ASSIGNED TASK A
Answer these questions from the amantadine text:
(i) Which drug does the WHO recommend for treating avian influenza A infections?
(ii) How often is amantadine usually given for parkinsonian syndrome and drug-induced extrapyramidal effects?
(iii) What is the maximum daily dose for children 1–9 years of age in the treatment or prevention of seasonal influenza A?
ASSIGNED TASK B
Can you repeat the part of the amantadine text that starts at "CDC issues recommendations" and ends at "from CDC at .", word for word?
ASSIGNED TASK C
Could you carry on the amantadine text from the point where it stops?
====== TEXT
CDC issues recommendations concerning the use of antiviral agents for prophylaxis of influenza, and these recommendations are updated as needed during each influenza season.144 Information regarding influenza surveillance and updated recommendations for prevention of seasonal influenza are available from CDC at .


Avian Influenza A Virus Infections


May be used for treatment of avian influenza A virus infections in certain situations.94 104


The WHO recommends use of a neuraminidase inhibitor (i.e., oseltamivir) for the treatment of avian influenza A infections.94 104


Concomitant use of a neuraminidase inhibitor (i.e., oseltamivir) and an adamantane (amantadine, rimantadine) can be considered in a patient with pneumonic disease or clinical progression if local surveillance data indicate the H5N1 virus is known or likely to be susceptible to an adamantane.104


Should not be used alone for treatment of avian influenza A if a neuraminidase inhibitor is available.94 104 126


Parkinsonian Syndrome and Drug-induced Extrapyramidal Effects


Symptomatic treatment of parkinsonian syndrome including postencephalitic, idiopathic, arteriosclerotic types and for the relief of parkinsonian signs and symptoms of carbon monoxide poisoning.1 Less effective than levodopa.1


Symptomatic treatment of antipsychotic-induced extrapyramidal effects.1


Amantadine Hydrochloride Dosage and Administration


Administration


Oral Administration


Administer orally.1


Treatment or prophylaxis of influenza: Given as a single daily dose or in 2 equally divided doses (may minimize adverse CNS effects).1


Parkinsonian syndrome and drug-induced extrapyramidal effects: Usually administered twice daily.1


If insomnia occurs, the last dose should be taken several hours before bedtime.1


Dosage


Available as amantadine hydrochloride; dosage expressed in terms of amantadine hydrochloride.1


Usual dosage may need to be reduced in patients with congestive heart failure, peripheral edema, orthostatic hypotension, or impaired renal function.1


Pediatric Patients


Treatment of Seasonal Influenza A Virus Infections

Oral

Children 1–9 years of age: 4.4–8.8 mg/kg (maximum 150 mg) daily recommended by manufacturer.1 AAP recommends 5 mg/kg (up to 150 mg) daily in 2 divided doses.10


Children 9–12 years of age: 100 mg twice daily recommended by manufacturer.1


Children ≥10 years of age: AAP recommends 5 mg/kg daily in 2 divided doses in those weighing <40 kg or 200 mg daily in 2 divided doses in those weighing ≥40 kg.10


Children and adolescents ≥12 years of age: 200 mg once daily or 100 mg twice daily recommended by manufacturer.1


Initiate amantadine treatment as soon as possible, preferably within 24–48 hours after onset of symptoms, and continue for up to 5 days or 24–48 hours after symptoms disappear.1


Prevention of Seasonal Influenza A Virus Infections

Oral

Children 1–9 years of age: 4.4–8.8 mg/kg (maximum 150 mg) daily recommended by manufacturer.1 AAP recommends 5 mg/kg (up to 150 mg) daily in 2 divided doses.10


Children 9–12 years of age: 100 mg twice daily recommended by manufacturer.1


Children ≥10 years of age: AAP recommends 5 mg/kg daily in 2 divided doses in those weighing <40 kg or 200 mg daily in 2 divided doses in those weighing ≥40 kg.10


Children and adolescents ≥12 years of age: 200 mg once daily or 100 mg twice daily recommended by manufacturer.1


Alternatively, AAP states children weighing >20 kg can receive 100 mg daily.10


Adults


Treatment of Seasonal Influenza A Virus Infections

Oral

200 mg once daily or 100 mg twice daily.1


Dosage may be decreased to 100 mg daily in those who experience CNS or other toxicities with 200 mg daily;1 relative efficacy of lower dosage not elucidated.1


Initiate amantadine treatment as soon as possible, preferably within 24–48 hours after onset of symptoms, and continue for up to 5 days or 24–48 hours after symptoms disappear.1


Prevention of Seasonal Influenza A Virus Infections

Oral

200 mg once daily or 100 mg twice daily.1


Dosage may be decreased to 100 mg daily in those who experience CNS or other toxicities with 200 mg daily;1 relative efficacy of lower dosage not elucidated.1


Parkinsonian Syndrome and Drug-induced Extrapyramidal Effects

Oral

100 mg twice daily.1


Patients with serious illness or receiving other antiparkinsonian drugs: 100 mg once daily for ≥1 week, then increase to 100 mg twice daily if necessary.1


Dosage can be increased to 400 mg daily in divided doses in patients with parkinsonian syndrome.1


Dosage can be increased to 300 mg daily in divided doses in patients with drug-induced extrapyramidal reactions.1


Prescribing Limits


Pediatric Patients


Treatment or Prevention of Seasonal Influenza A Virus Infections

Oral

Children 1–9 years of age: Maximum 150 mg daily.1


Special Populations


Renal Impairment













Dosage in Adults with Renal Impairment1

Clcr (mL/minute)
============
====== DATA SUPPLIED
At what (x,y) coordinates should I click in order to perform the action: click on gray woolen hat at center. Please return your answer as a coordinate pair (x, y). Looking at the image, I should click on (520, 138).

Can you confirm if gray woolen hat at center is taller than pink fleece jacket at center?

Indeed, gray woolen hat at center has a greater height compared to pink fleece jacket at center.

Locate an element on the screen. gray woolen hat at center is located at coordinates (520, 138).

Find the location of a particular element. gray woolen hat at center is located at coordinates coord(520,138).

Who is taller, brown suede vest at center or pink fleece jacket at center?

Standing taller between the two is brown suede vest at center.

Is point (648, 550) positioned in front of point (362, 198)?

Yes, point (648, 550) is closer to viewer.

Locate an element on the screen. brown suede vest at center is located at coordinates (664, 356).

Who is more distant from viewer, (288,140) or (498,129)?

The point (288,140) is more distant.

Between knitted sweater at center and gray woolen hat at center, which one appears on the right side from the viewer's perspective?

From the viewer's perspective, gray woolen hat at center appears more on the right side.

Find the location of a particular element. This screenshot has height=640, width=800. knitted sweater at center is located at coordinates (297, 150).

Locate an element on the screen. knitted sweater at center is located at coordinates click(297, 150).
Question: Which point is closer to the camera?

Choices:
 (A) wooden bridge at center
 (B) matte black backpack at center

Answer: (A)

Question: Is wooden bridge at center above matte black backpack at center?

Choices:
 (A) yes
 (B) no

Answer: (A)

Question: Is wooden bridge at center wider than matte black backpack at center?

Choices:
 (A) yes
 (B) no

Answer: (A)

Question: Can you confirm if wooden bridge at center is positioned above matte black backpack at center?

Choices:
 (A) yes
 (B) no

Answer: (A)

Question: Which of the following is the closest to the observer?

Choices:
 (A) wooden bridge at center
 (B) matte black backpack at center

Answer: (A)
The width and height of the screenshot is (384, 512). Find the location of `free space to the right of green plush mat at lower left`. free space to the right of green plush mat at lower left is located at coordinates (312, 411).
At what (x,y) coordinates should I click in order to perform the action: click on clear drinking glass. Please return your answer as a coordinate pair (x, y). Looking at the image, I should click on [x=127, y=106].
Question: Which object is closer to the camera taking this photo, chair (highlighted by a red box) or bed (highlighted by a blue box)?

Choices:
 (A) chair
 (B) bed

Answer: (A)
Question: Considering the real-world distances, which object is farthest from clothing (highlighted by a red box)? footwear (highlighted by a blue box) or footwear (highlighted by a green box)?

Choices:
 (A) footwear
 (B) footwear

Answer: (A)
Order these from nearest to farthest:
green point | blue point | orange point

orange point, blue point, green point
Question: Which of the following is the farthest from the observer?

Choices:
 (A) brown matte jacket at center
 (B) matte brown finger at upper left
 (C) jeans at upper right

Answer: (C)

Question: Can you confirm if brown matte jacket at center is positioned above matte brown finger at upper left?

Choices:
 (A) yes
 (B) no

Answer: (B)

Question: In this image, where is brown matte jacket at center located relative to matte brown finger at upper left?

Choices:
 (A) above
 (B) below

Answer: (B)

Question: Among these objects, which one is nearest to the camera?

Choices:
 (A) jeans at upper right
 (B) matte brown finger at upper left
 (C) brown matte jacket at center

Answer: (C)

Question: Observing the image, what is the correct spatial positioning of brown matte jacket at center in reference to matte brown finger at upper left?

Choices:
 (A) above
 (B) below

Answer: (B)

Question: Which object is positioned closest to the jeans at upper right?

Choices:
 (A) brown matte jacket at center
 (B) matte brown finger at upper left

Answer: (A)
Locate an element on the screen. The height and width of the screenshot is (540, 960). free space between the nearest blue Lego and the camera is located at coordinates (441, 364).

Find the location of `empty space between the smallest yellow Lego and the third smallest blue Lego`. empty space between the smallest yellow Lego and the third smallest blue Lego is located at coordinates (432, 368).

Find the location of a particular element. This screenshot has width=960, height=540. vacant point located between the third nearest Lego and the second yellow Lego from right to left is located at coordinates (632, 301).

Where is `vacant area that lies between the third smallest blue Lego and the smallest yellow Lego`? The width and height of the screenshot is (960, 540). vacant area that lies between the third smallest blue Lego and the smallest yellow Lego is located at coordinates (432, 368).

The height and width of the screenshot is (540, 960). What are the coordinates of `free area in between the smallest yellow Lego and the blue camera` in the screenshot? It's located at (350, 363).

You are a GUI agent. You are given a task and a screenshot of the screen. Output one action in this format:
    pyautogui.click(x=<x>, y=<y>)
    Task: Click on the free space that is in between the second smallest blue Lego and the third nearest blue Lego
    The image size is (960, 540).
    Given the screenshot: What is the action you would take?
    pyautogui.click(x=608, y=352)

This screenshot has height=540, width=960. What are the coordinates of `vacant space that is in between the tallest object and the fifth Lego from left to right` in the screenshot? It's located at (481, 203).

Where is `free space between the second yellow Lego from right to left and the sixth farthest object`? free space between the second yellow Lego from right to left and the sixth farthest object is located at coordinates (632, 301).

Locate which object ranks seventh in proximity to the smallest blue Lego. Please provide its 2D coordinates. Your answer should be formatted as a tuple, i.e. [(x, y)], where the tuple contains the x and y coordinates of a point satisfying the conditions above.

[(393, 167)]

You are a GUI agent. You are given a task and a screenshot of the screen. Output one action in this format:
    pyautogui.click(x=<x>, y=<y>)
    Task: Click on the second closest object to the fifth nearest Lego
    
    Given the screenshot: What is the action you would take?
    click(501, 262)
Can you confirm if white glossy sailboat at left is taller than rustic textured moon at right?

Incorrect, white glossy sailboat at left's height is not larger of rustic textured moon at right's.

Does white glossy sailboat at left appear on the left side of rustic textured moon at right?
============
EXPECTED ANSWER A
(i) A neuraminidase inhibitor, oseltamivir.
(ii) Twice daily.
(iii) 150 mg daily.

EXPECTED ANSWER B
CDC issues recommendations concerning the use of antiviral agents for prophylaxis of influenza, and these recommendations are updated as needed during each influenza season.144 Information regarding influenza surveillance and updated recommendations for prevention of seasonal influenza are available from CDC at .

EXPECTED ANSWER C
Dosage



30–50



200 mg on first day, then 100 mg daily



15–29



200 mg on first day, then 100 mg every other day



<15



200 mg every 7 days



Hemodialysis patients



200 mg every 7 days


Geriatric Patients


100 mg daily for treatment or prophylaxis of influenza A virus infection in those ≥65 years of age.1 11 20 23 101 Dosage may need to be further reduced in some patients.35


Cautions for Amantadine Hydrochloride


Contraindications



  • Known hypersensitivity to amantadine or any ingredient in the formulation.1



Warnings/Precautions


Warnings


Acute Toxicity and Suicide Risk

Fatalities reported following overdosage.1 Overdosage has resulted in cardiac (arrhythmia, tachycardia, hypertension), respiratory, renal, or CNS toxicity; may be related to anticholinergic effects of the drug.1


Suicide attempts (including some fatalities) reported rarely; many patients received short courses of the drug for influenza prophylaxis or treatment.1


Suicide ideation or attempts reported in patients with or without a prior history of psychiatric disorders.1 Amantadine can exacerbate mental status in patients with a history of psychiatric disorders or substance abuse.1 Patients with suicidal tendencies may exhibit abnormal mental states including disorientation, confusion, depression, personality changes, agitation, aggressive behavior, hallucinations, paranoia, other psychotic reactions, somnolence, or insomnia.1


Use with caution in patients with uncontrolled psychosis or severe psychoneurosis.1


Lowest reported lethal dose is 1 g.1 Prescriptions should be written for smallest quantity consistent with good patient management.1


CNS Effects

Patients with a history of seizure disorders should be observed closely for possible increased seizure activity.1 (See Pediatric Use under Cautions.)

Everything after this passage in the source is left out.